◆ **Exercise**
Lines with "Heidelberg": please show every one of them from the listing below.

◆ **Material provided**
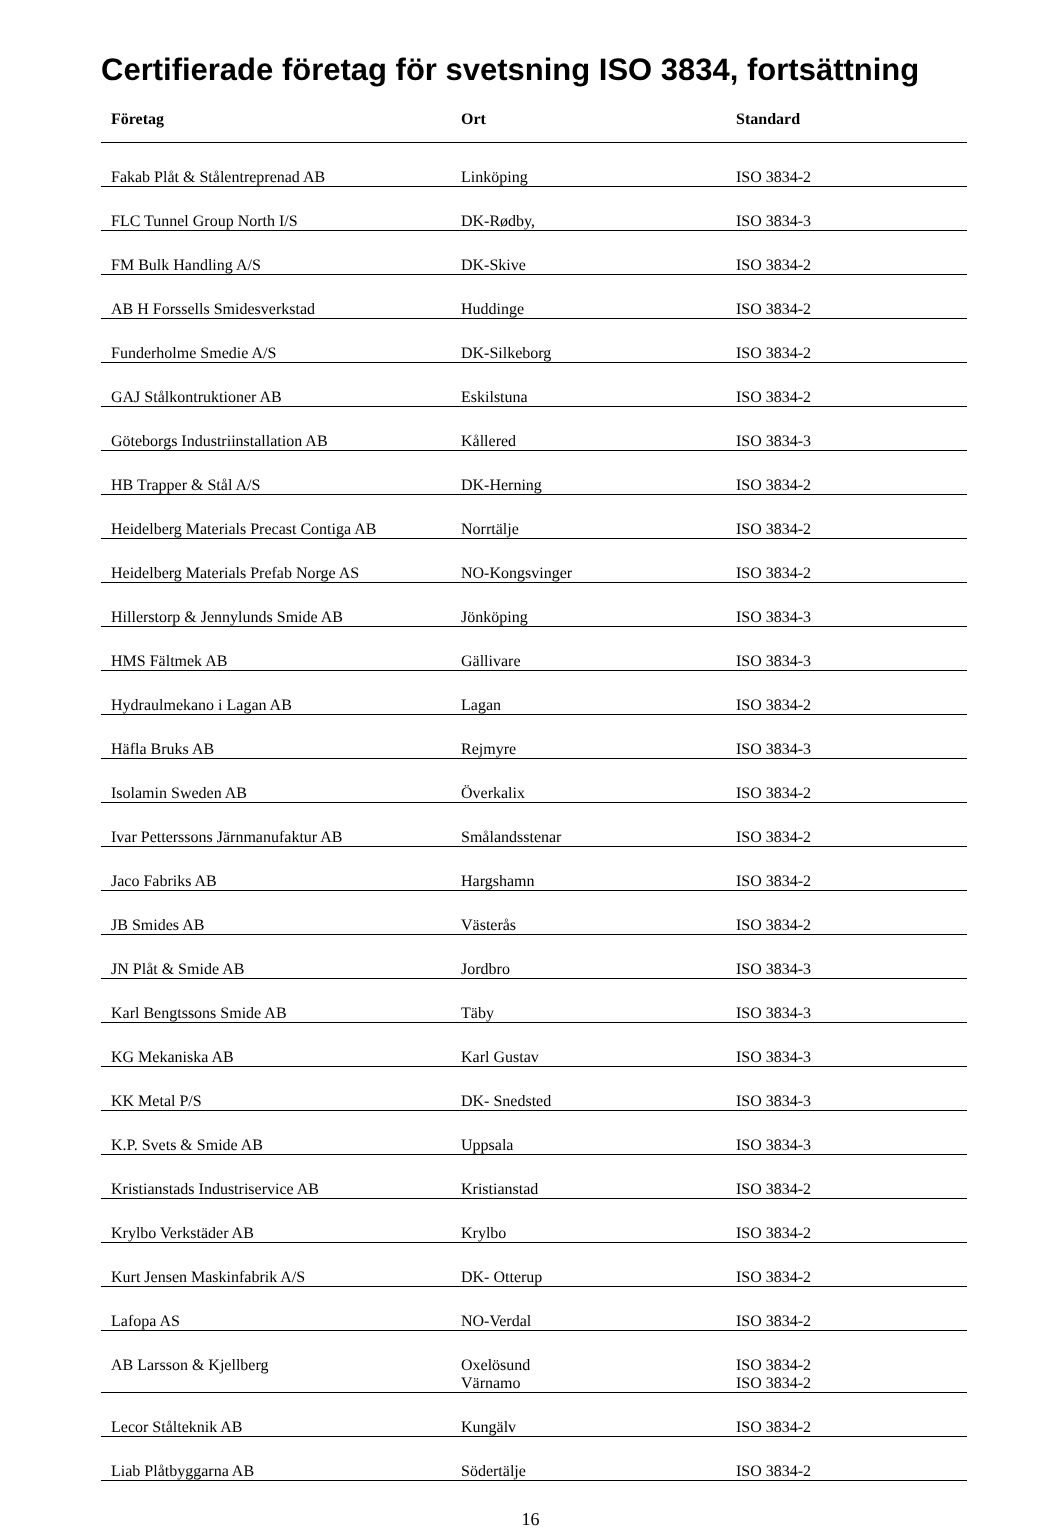Certifierade företag för svetsning ISO 3834, fortsättning
| Företag | Ort | Standard |
| --- | --- | --- |
| Fakab Plåt & Stålentreprenad AB | Linköping | ISO 3834-2 |
| FLC Tunnel Group North I/S | DK-Rødby, | ISO 3834-3 |
| FM Bulk Handling A/S | DK-Skive | ISO 3834-2 |
| AB H Forssells Smidesverkstad | Huddinge | ISO 3834-2 |
| Funderholme Smedie A/S | DK-Silkeborg | ISO 3834-2 |
| GAJ Stålkontruktioner AB | Eskilstuna | ISO 3834-2 |
| Göteborgs Industriinstallation AB | Kållered | ISO 3834-3 |
| HB Trapper & Stål A/S | DK-Herning | ISO 3834-2 |
| Heidelberg Materials Precast Contiga AB | Norrtälje | ISO 3834-2 |
| Heidelberg Materials Prefab Norge AS | NO-Kongsvinger | ISO 3834-2 |
| Hillerstorp & Jennylunds Smide AB | Jönköping | ISO 3834-3 |
| HMS Fältmek AB | Gällivare | ISO 3834-3 |
| Hydraulmekano i Lagan AB | Lagan | ISO 3834-2 |
| Häfla Bruks AB | Rejmyre | ISO 3834-3 |
| Isolamin Sweden AB | Överkalix | ISO 3834-2 |
| Ivar Petterssons Järnmanufaktur AB | Smålandsstenar | ISO 3834-2 |
| Jaco Fabriks AB | Hargshamn | ISO 3834-2 |
| JB Smides AB | Västerås | ISO 3834-2 |
| JN Plåt & Smide AB | Jordbro | ISO 3834-3 |
| Karl Bengtssons Smide AB | Täby | ISO 3834-3 |
| KG Mekaniska AB | Karl Gustav | ISO 3834-3 |
| KK Metal P/S | DK- Snedsted | ISO 3834-3 |
| K.P. Svets & Smide AB | Uppsala | ISO 3834-3 |
| Kristianstads Industriservice AB | Kristianstad | ISO 3834-2 |
| Krylbo Verkstäder AB | Krylbo | ISO 3834-2 |
| Kurt Jensen Maskinfabrik A/S | DK- Otterup | ISO 3834-2 |
| Lafopa AS | NO-Verdal | ISO 3834-2 |
| AB Larsson & Kjellberg | Oxelösund Värnamo | ISO 3834-2 ISO 3834-2 |
| Lecor Stålteknik AB | Kungälv | ISO 3834-2 |
| Liab Plåtbyggarna AB | Södertälje | ISO 3834-2 |
16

◆ **Response**
| Heidelberg Materials Precast Contiga AB | Norrtälje | ISO 3834-2 |
| Heidelberg Materials Prefab Norge AS | NO-Kongsvinger | ISO 3834-2 |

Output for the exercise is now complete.